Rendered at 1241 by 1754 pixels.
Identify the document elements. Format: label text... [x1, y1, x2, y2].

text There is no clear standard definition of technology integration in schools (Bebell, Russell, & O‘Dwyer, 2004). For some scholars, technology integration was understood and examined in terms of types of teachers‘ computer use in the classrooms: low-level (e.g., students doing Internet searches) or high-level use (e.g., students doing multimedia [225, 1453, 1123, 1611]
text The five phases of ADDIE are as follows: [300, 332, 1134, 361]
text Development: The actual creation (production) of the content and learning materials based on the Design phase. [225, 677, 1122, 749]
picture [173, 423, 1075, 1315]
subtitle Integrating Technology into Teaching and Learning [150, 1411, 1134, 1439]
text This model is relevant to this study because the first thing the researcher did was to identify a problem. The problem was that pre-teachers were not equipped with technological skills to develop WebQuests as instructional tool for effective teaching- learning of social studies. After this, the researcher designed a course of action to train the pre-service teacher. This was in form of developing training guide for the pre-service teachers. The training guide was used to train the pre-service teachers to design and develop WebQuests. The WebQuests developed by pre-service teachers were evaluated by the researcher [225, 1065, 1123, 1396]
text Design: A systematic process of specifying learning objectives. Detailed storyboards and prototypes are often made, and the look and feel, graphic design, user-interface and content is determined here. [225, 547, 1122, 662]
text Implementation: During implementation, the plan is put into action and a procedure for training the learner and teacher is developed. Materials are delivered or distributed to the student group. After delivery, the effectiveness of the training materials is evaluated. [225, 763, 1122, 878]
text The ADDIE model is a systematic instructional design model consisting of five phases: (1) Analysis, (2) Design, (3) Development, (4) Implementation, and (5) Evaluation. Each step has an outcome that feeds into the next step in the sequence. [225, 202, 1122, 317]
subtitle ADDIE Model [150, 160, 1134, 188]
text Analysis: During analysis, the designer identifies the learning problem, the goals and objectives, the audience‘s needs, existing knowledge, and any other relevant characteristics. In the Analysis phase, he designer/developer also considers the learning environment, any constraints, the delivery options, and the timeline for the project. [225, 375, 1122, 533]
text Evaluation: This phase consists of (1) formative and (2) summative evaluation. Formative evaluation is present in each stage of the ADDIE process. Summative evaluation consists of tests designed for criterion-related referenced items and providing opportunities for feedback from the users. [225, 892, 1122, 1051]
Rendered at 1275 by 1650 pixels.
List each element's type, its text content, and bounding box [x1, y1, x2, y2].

WHAT IS REQUIRED
Each line of the data must be retyped exactly.

RESULT FOR THIS TASK
Rendered at 1241 by 1754 pixels.
Identify the document elements. Format: label text... [x1, y1, x2, y2].

text There is no clear standard definition of technology integration in schools (Bebell, Russell, & O‘Dwyer, 2004). For some scholars, technology integration was understood and examined in terms of types of teachers‘ computer use in the classrooms: low-level (e.g., students doing Internet searches) or high-level use (e.g., students doing multimedia [225, 1453, 1123, 1611]
text The five phases of ADDIE are as follows: [300, 332, 1134, 361]
text Development: The actual creation (production) of the content and learning materials based on the Design phase. [225, 677, 1122, 749]
picture [173, 423, 1075, 1315]
subtitle Integrating Technology into Teaching and Learning [150, 1411, 1134, 1439]
text This model is relevant to this study because the first thing the researcher did was to identify a problem. The problem was that pre-teachers were not equipped with technological skills to develop WebQuests as instructional tool for effective teaching- learning of social studies. After this, the researcher designed a course of action to train the pre-service teacher. This was in form of developing training guide for the pre-service teachers. The training guide was used to train the pre-service teachers to design and develop WebQuests. The WebQuests developed by pre-service teachers were evaluated by the researcher [225, 1065, 1123, 1396]
text Design: A systematic process of specifying learning objectives. Detailed storyboards and prototypes are often made, and the look and feel, graphic design, user-interface and content is determined here. [225, 547, 1122, 662]
text Implementation: During implementation, the plan is put into action and a procedure for training the learner and teacher is developed. Materials are delivered or distributed to the student group. After delivery, the effectiveness of the training materials is evaluated. [225, 763, 1122, 878]
text The ADDIE model is a systematic instructional design model consisting of five phases: (1) Analysis, (2) Design, (3) Development, (4) Implementation, and (5) Evaluation. Each step has an outcome that feeds into the next step in the sequence. [225, 202, 1122, 317]
subtitle ADDIE Model [150, 160, 1134, 188]
text Analysis: During analysis, the designer identifies the learning problem, the goals and objectives, the audience‘s needs, existing knowledge, and any other relevant characteristics. In the Analysis phase, he designer/developer also considers the learning environment, any constraints, the delivery options, and the timeline for the project. [225, 375, 1122, 533]
text Evaluation: This phase consists of (1) formative and (2) summative evaluation. Formative evaluation is present in each stage of the ADDIE process. Summative evaluation consists of tests designed for criterion-related referenced items and providing opportunities for feedback from the users. [225, 892, 1122, 1051]
Rendered at 1275 by 1650 pixels.
List each element's type, its text content, and bounding box [x1, y1, x2, y2].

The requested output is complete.